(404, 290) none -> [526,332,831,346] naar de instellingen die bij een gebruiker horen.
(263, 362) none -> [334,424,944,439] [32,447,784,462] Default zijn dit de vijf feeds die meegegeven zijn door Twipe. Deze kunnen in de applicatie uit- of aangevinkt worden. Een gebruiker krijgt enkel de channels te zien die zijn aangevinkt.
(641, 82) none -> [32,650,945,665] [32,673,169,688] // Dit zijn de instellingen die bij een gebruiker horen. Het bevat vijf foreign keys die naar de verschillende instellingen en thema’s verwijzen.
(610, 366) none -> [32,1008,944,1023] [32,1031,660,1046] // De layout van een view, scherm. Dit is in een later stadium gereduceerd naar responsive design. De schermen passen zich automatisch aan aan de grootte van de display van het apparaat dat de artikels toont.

++++++++++

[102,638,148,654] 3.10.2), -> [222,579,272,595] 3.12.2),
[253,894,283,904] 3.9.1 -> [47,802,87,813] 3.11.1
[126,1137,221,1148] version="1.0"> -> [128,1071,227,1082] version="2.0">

++++++++++

[INSTRUCTIONS TO FOLLOW] The answer is the run of lines above from the line containing "(404, 290) none" through the line containing "(641, 82) none", copied exactly and alone.

[ANSWER BOX]
(404, 290) none -> [526,332,831,346] naar de instellingen die bij een gebruiker horen.
(263, 362) none -> [334,424,944,439] [32,447,784,462] Default zijn dit de vijf feeds die meegegeven zijn door Twipe. Deze kunnen in de applicatie uit- of aangevinkt worden. Een gebruiker krijgt enkel de channels te zien die zijn aangevinkt.
(641, 82) none -> [32,650,945,665] [32,673,169,688] // Dit zijn de instellingen die bij een gebruiker horen. Het bevat vijf foreign keys die naar de verschillende instellingen en thema’s verwijzen.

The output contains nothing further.